Ein wesentlicher Vorteil dieser Methode besteht darin, dass das Jittermodell die vollständigen Wellenformeigenschaften des zu prüfenden Signals berücksichtigt. Im Gegensatz dazu reduzieren herkömmliche Methoden die Daten lediglich auf eine Reihe von Fehlermessungen in Zeitintervallen. Das Ergebnis sind konsistente Daten selbst bei relativ kurzen Signalsequenzen sowie zuvor nicht verfügbare Informationen wie die Sprungantwort oder die Differenz zwischen vertikalem und horizontalem periodischem Jitter. Ingenieure profitieren von umfassenden Jitterdarstellungen wie synthetischen Augendiagrammen, Histogrammen aller Jitterkomponenten, Spektral- und periodischen Jitterspitzen sowie dem Badewannendiagramm zur Schätzung der Bitfehlerrate.

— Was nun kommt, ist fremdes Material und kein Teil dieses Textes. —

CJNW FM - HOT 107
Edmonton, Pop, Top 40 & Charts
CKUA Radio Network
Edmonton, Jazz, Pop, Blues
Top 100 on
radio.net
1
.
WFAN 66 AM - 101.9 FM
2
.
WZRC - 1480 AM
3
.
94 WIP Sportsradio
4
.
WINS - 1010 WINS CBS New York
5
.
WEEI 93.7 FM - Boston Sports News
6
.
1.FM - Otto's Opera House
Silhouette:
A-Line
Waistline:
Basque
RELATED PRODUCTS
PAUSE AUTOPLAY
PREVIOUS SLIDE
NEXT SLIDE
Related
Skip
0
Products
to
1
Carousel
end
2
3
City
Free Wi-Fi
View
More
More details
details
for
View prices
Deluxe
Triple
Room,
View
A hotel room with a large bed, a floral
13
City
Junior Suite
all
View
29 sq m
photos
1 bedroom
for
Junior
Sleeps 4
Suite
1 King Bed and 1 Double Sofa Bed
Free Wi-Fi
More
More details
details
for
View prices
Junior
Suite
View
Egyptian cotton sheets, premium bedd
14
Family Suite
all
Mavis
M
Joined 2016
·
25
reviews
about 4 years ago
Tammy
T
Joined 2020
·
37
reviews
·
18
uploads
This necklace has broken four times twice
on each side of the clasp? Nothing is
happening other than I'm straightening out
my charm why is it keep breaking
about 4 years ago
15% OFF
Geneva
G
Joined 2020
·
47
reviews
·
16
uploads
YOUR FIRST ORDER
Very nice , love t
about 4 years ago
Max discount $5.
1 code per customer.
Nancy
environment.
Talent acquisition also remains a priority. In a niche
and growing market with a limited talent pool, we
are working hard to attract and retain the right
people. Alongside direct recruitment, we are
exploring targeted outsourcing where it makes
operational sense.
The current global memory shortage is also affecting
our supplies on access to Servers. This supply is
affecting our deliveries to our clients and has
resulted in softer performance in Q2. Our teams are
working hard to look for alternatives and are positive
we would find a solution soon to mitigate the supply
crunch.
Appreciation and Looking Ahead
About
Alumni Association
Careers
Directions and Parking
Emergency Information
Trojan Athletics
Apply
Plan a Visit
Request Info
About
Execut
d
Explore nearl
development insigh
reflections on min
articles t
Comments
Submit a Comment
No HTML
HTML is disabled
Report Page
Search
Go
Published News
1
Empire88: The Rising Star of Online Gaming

Diese neue Option zur Jitter-Separierung erweitert die Möglichkeiten zur Fehlersuche bei Signalintegritätsproblemen für Ingenieure. Sie kombiniert Messungen der Zeitbereichsreflektometrie (TDR) und der Zeitbereichstransmission (TDT) mit Echtzeit-Debugging auf einem einzigen Oszilloskop.